**Exercise prompt**
Copy out exactly the stretch of the listing below that begins at the line containing "camera: 40 degrees right, 10 degrees down" and ends at the line containing "(475, 388) = (320, 577): none -> planter", and copy nothing outside it.
*** Data under study ***
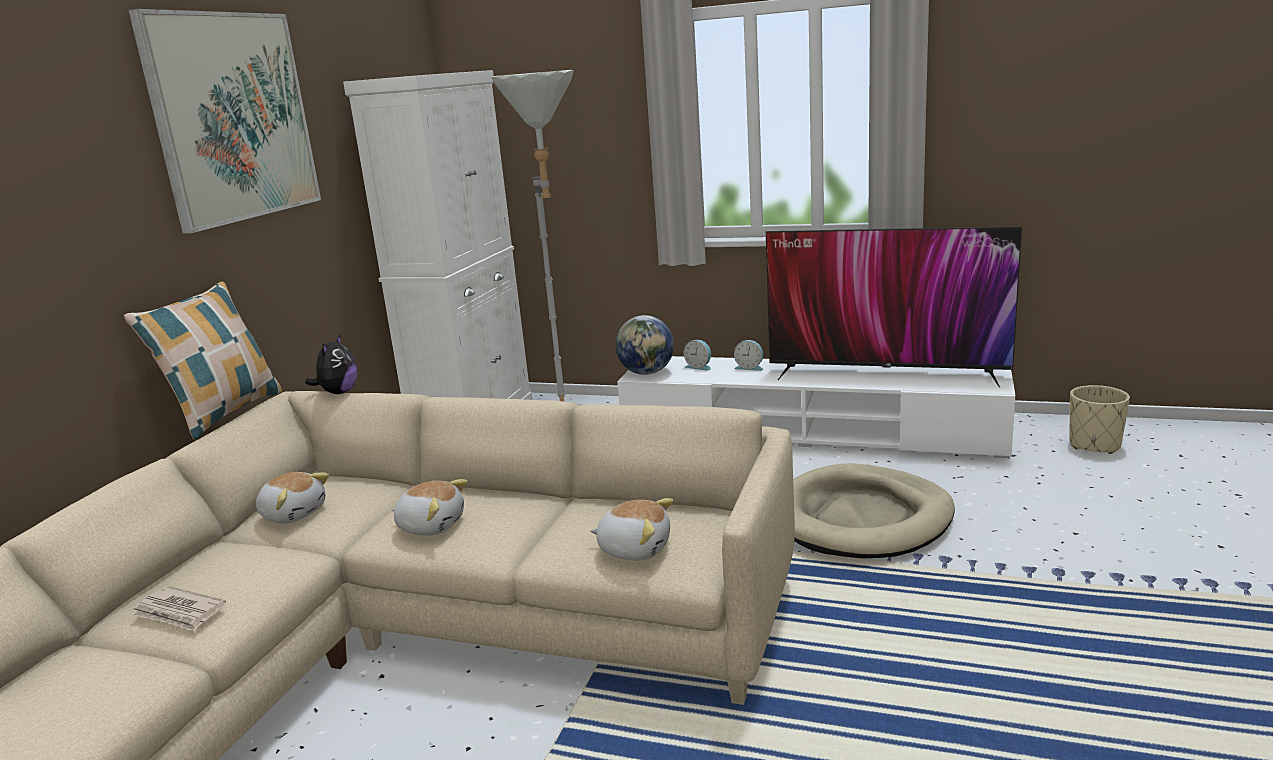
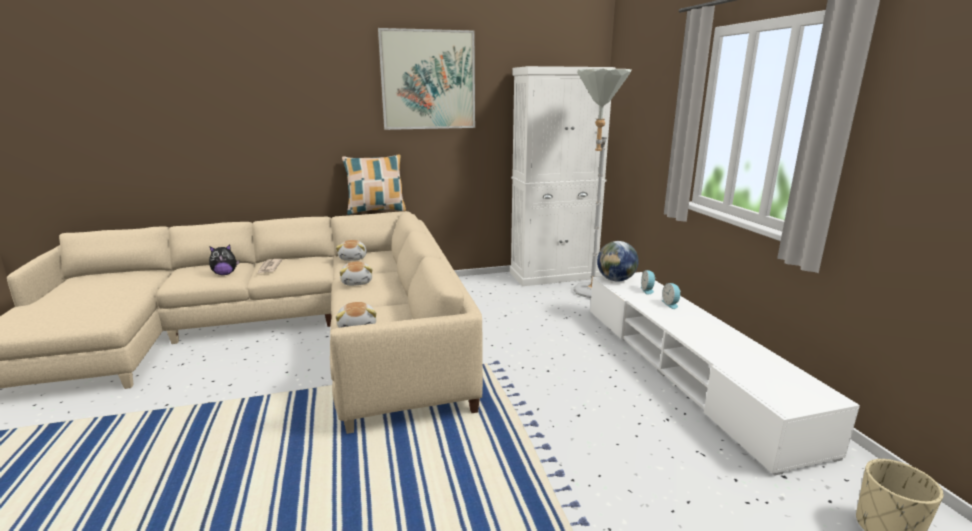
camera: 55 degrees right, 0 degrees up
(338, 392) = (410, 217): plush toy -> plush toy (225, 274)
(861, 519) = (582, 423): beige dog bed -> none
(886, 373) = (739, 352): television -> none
*** End of Data under study ***
*** Data under study ***
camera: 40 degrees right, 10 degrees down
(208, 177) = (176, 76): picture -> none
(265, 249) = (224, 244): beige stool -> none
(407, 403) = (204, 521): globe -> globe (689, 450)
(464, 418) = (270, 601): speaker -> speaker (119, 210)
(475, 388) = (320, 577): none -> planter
*** End of Data under study ***
**Task result**
camera: 40 degrees right, 10 degrees down
(208, 177) = (176, 76): picture -> none
(265, 249) = (224, 244): beige stool -> none
(407, 403) = (204, 521): globe -> globe (689, 450)
(464, 418) = (270, 601): speaker -> speaker (119, 210)
(475, 388) = (320, 577): none -> planter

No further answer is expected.